The clinical outcomes

A significant difference in DBO positive rates between groups was defined as the primary outcome. The secondary outcomes included intra-gastric pH, any infection events, microbiota shifts and the clinical scores including the APACHE II, systemic inflammatory response syndrome (SIRS) and the Marshall scores on the fourth and seventh days after admission. Any infection events were documented.

Sample size estimation and statistical analysis

The sample size calculation was based on previous trials7 and our pilot study for a median overall 35% decrease in DBO incidence without PPI treatment. A sample size of 33 cases in each group would provide a 15% drop-out rate and 90% power to estimate the overall incidence decrease at the 5% level of significance in this study.

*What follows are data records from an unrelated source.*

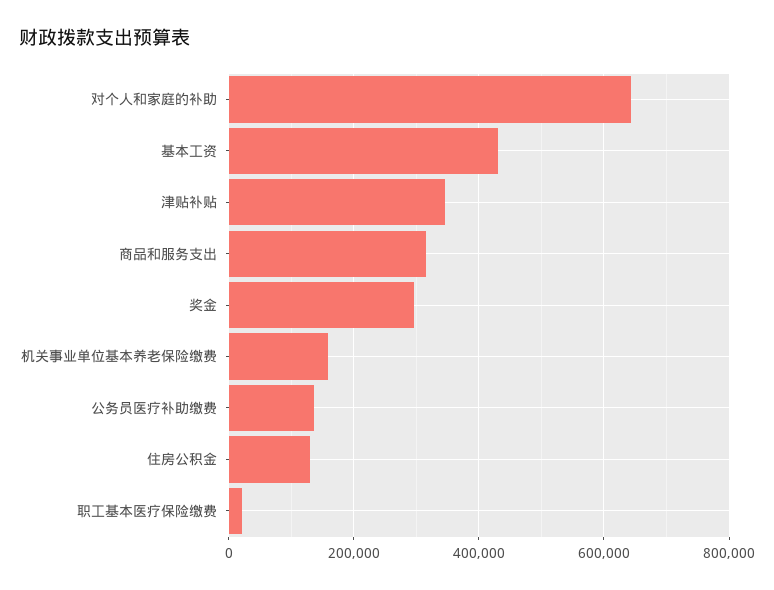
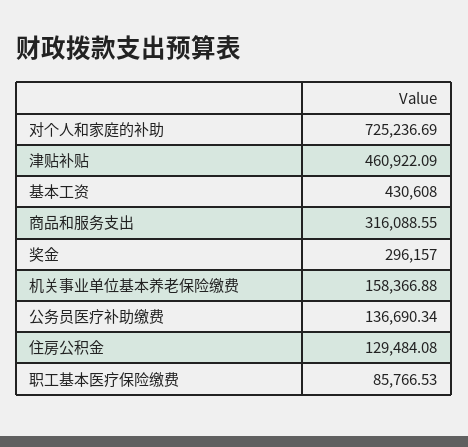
  {
-   "对个人和家庭的补助": 640000,
+   "对个人和家庭的补助": 725236.69,
    "基本工资": 430608,
-   "津贴补贴": 340000,
+   "津贴补贴": 460922.09,
    "商品和服务支出": 316088.55,
    "奖金": 296157,
    "机关事业单位基本养老保险缴费": 158366.88,
    "公务员医疗补助缴费": 136690.34,
    "住房公积金": 129484.08,
-   "职工基本医疗保险缴费": 20000
+   "职工基本医疗保险缴费": 85766.53
  }

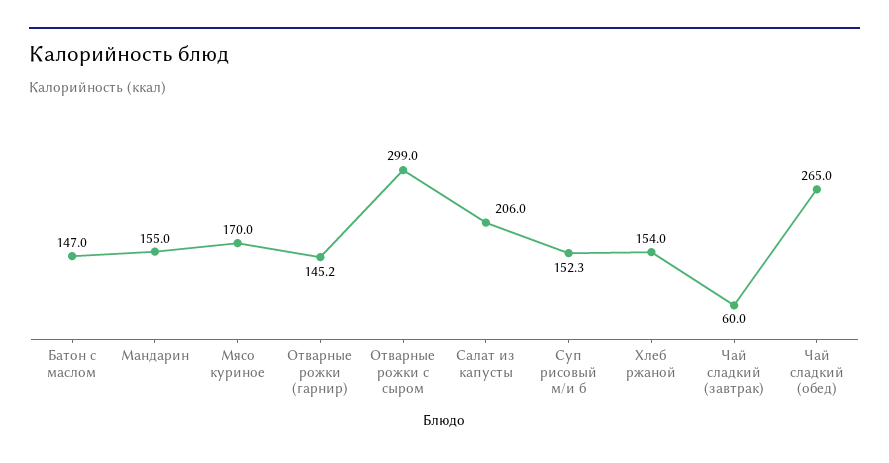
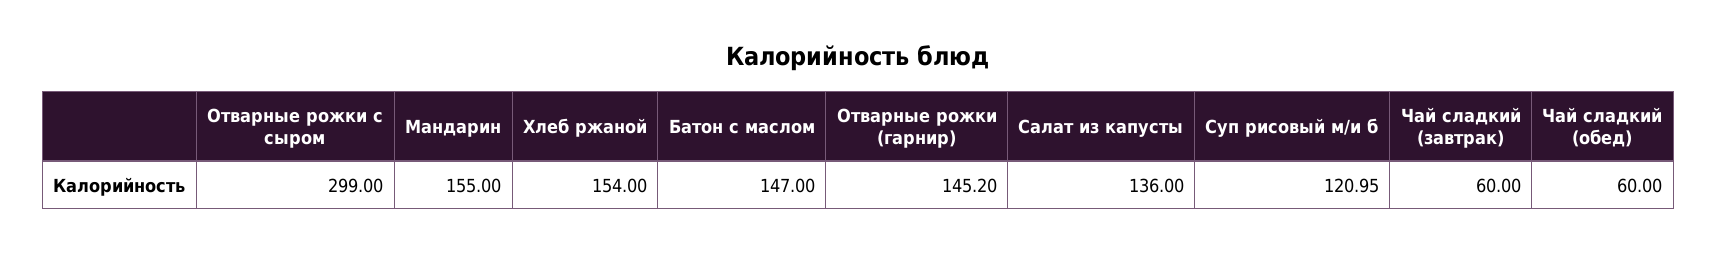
  {
    "Батон с маслом": 147,
    "Мандарин": 155,
-   "Мясо куриное": 170,
    "Отварные рожки (гарнир)": 145.2,
    "Отварные рожки с сыром": 299,
-   "Салат из капусты": 206,
+   "Салат из капусты": 136,
-   "Суп рисовый м/и б": 152.3,
+   "Суп рисовый м/и б": 120.95,
    "Хлеб ржаной": 154,
    "Чай сладкий (завтрак)": 60,
-   "Чай сладкий (обед)": 265
+   "Чай сладкий (обед)": 60
  }

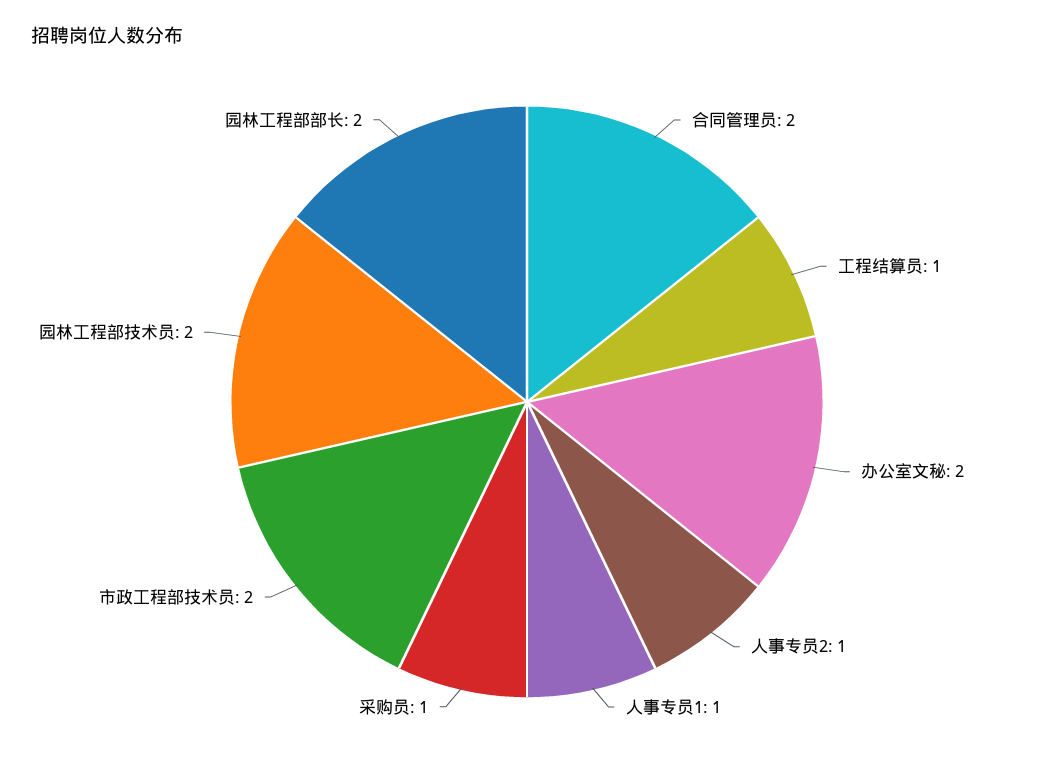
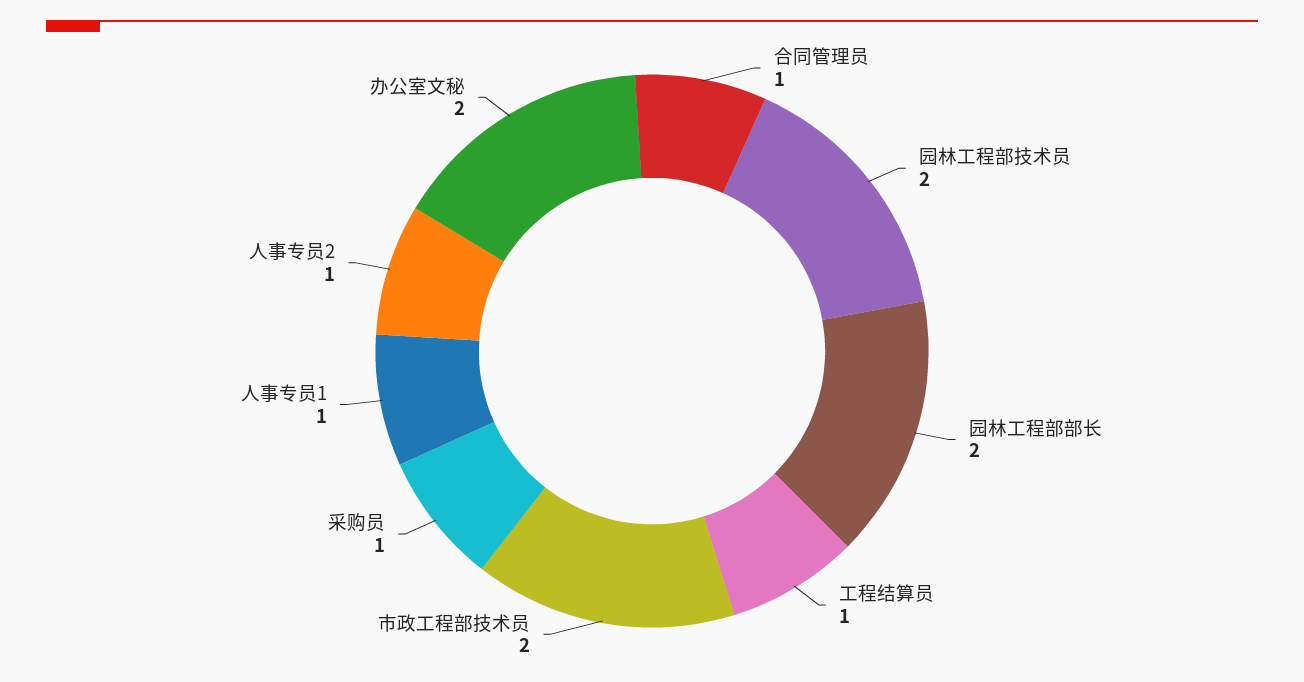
  {
-   "合同管理员": 2,
+   "合同管理员": 1,
    "工程结算员": 1,
    "办公室文秘": 2,
    "人事专员2": 1,
    "人事专员1": 1,
    "采购员": 1,
    "市政工程部技术员": 2,
    "园林工程部技术员": 2,
    "园林工程部部长": 2
  }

Between-group differences were evaluated using the Student’s t test for continuous variables and Pearson’s χ2 test for categorical variables. A one-way ANOVA was used to compare DBO incidences among the three groups. To analyse the microbiota sequences, a Kruskall–Wallis or Mann–Whitney test was used to compare the OTUs and taxonomy abundances. The resultant p-values were FDR (false discovery rate) corrected using the q-value package in R with a significance threshold of 5%. The heatmaps were generated using the pheatmap R package. The LDA (linear discriminant analysis) and LEfSe (linear discriminant analysis effect size) method36 were utilized to compare and visualize significant differences in taxa between groups.

Ethics approval and consent to participate

The trial was approved by Chinese Ethics Committee of Registering Clinical Trials (ChiCTR-IPR-16008301). Written informed consent was obtained from each subject in this study.